-- INSTRUCTION --
Each line of the listing below that includes "services" must be copied.
####
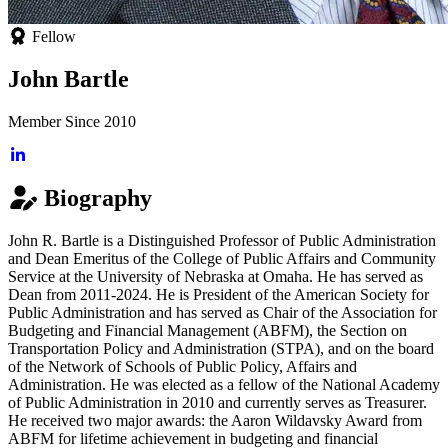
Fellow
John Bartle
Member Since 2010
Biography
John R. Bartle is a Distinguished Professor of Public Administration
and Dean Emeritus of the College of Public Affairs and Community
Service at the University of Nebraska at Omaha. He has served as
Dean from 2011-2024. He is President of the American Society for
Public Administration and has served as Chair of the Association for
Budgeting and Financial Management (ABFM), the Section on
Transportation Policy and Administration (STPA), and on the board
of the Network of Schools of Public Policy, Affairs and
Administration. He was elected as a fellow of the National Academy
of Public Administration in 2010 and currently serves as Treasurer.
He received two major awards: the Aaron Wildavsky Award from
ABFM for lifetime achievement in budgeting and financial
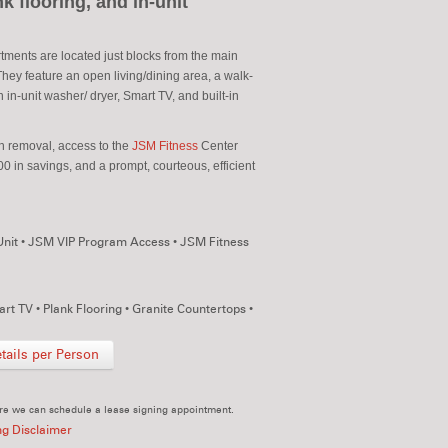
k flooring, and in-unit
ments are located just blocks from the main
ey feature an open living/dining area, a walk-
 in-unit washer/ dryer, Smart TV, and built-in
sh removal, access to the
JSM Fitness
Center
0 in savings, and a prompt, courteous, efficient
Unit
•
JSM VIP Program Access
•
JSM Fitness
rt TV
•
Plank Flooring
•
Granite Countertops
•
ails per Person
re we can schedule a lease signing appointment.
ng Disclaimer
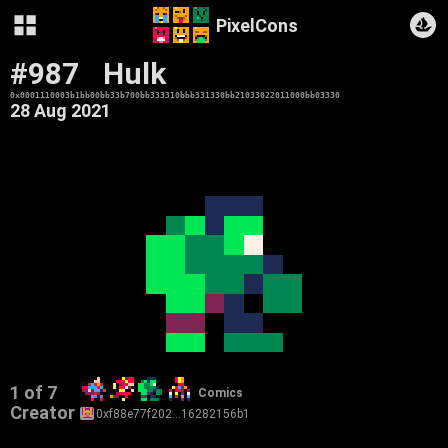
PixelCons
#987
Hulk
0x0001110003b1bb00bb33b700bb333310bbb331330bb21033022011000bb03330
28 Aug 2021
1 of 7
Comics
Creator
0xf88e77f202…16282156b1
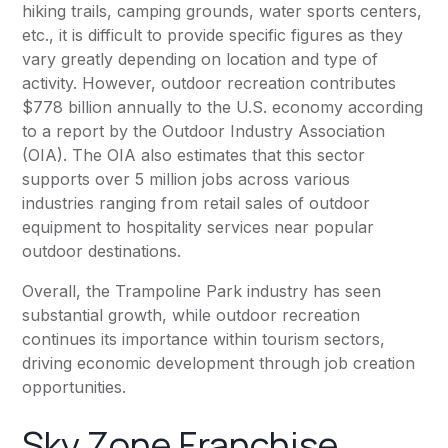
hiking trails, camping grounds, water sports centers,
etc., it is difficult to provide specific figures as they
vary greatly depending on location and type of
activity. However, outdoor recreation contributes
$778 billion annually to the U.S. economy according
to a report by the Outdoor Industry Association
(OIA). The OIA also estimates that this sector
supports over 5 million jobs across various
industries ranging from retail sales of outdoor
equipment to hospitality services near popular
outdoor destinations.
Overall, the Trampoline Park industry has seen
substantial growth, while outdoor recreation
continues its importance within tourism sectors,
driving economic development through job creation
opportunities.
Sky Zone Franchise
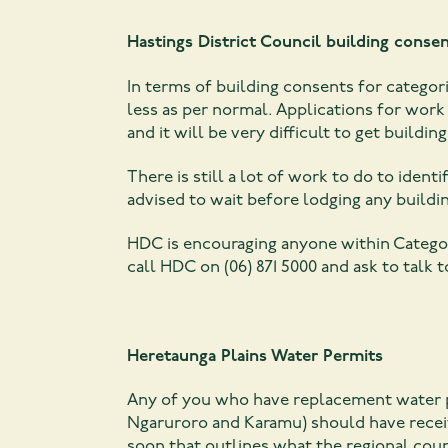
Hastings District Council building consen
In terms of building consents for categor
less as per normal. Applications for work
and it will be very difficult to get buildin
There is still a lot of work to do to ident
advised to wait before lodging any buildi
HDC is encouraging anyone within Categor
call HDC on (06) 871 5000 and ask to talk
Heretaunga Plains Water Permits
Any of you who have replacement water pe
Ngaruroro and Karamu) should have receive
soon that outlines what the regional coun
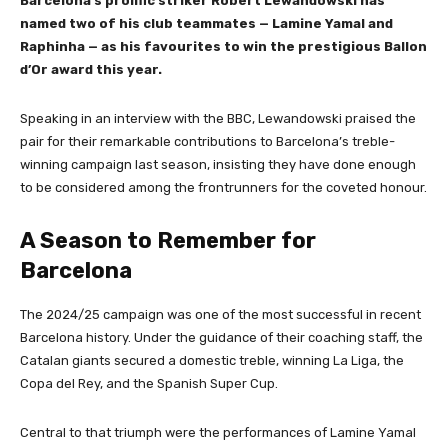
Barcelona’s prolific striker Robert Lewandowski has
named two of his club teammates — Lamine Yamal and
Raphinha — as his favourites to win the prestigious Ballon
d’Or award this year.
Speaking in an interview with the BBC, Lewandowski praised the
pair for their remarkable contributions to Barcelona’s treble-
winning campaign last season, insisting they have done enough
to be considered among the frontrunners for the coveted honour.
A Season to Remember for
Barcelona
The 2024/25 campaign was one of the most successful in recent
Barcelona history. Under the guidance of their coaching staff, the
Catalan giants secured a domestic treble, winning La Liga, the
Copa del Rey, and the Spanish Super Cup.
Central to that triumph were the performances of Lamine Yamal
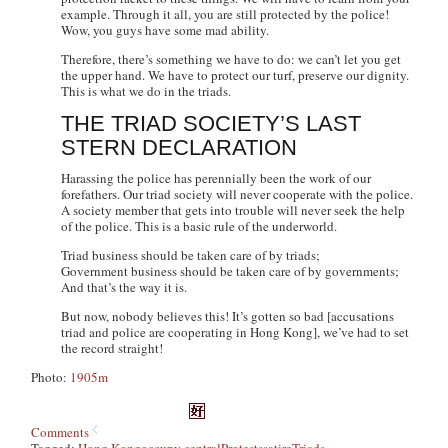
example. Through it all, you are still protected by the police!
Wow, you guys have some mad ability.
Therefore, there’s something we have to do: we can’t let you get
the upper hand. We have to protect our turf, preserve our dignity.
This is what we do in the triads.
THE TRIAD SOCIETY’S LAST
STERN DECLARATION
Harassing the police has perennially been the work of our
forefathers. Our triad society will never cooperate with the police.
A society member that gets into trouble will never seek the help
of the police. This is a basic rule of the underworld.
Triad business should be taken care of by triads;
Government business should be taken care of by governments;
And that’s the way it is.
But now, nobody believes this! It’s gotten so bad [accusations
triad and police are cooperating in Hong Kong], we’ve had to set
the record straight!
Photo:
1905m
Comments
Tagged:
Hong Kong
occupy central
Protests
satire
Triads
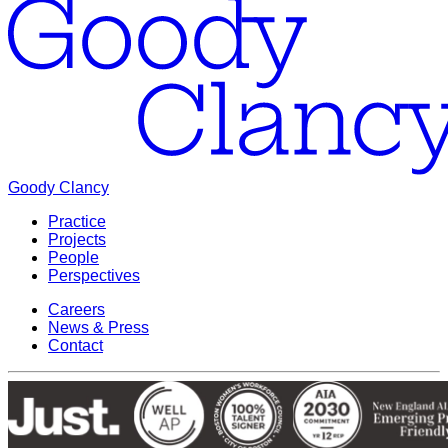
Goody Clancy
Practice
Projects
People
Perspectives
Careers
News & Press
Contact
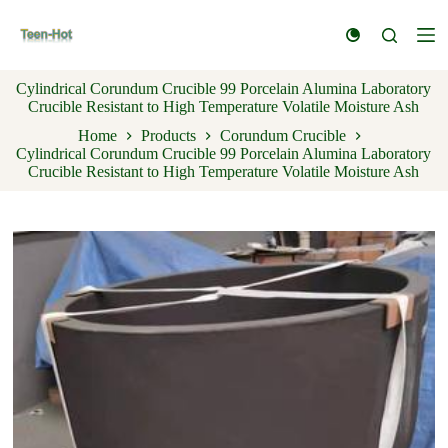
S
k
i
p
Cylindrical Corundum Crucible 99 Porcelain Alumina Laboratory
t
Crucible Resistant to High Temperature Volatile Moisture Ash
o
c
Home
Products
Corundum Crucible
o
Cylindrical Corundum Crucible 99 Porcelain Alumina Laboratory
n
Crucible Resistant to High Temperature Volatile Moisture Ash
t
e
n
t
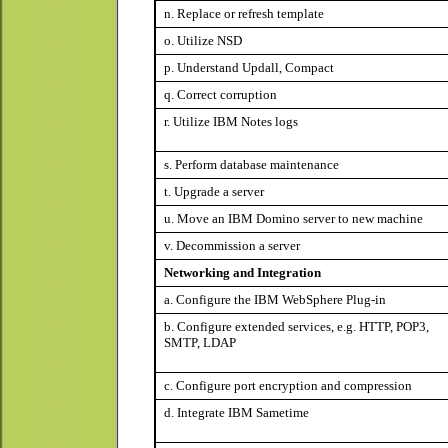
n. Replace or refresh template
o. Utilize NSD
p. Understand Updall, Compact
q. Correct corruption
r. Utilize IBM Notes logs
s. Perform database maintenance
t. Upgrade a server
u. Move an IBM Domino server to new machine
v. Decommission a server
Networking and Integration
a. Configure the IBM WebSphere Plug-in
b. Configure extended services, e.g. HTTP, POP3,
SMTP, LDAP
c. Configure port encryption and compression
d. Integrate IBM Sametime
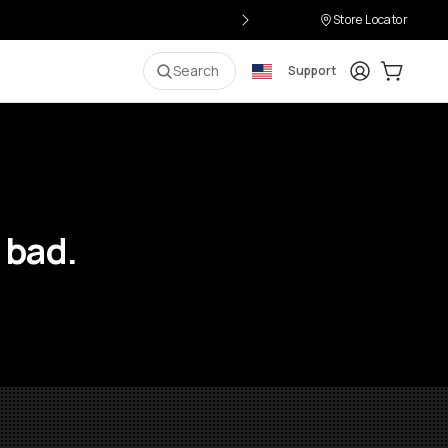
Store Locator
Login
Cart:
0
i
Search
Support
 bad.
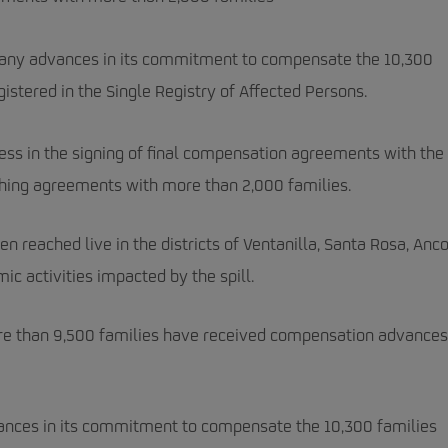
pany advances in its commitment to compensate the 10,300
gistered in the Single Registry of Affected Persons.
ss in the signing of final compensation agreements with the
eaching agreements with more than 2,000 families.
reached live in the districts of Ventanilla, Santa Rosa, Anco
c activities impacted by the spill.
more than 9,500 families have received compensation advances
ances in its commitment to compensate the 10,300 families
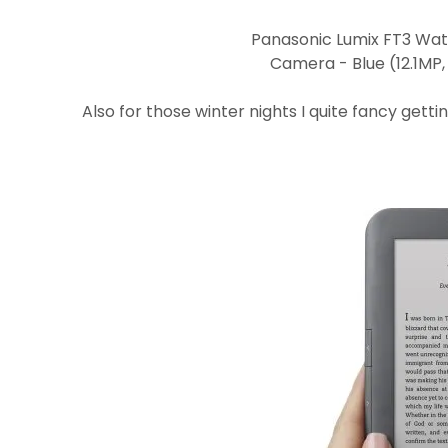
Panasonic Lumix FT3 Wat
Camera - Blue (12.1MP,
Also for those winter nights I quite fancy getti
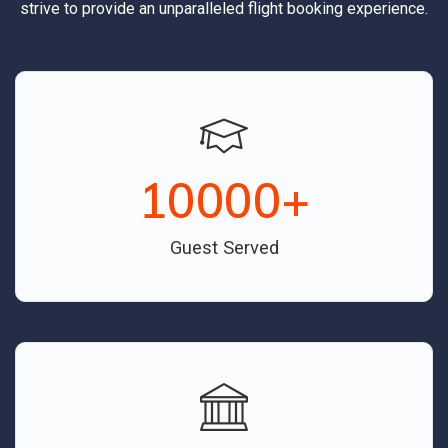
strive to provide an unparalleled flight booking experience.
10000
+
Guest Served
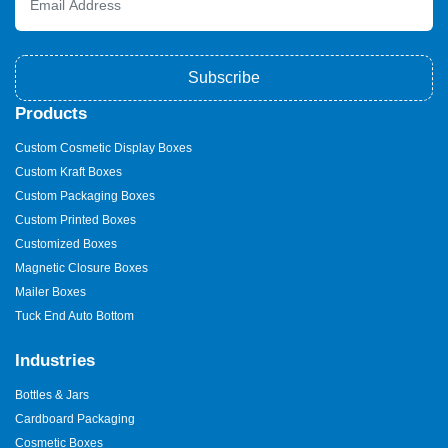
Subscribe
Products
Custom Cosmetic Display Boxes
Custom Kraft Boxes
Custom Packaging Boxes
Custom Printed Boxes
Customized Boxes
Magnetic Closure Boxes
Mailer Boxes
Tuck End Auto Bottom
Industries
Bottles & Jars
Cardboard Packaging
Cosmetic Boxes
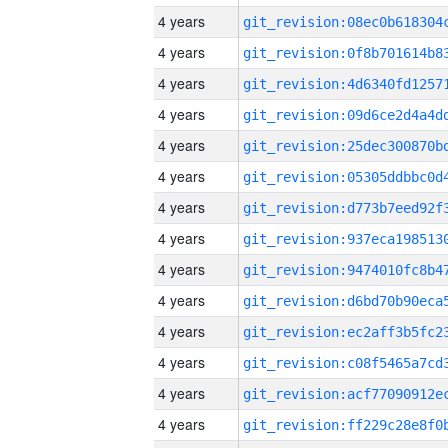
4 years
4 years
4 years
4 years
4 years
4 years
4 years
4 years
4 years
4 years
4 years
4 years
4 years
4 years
####
-- REPLY --
equipment to hospitality services near popular
b. Configure extended services, e.g. HTTP, POP3,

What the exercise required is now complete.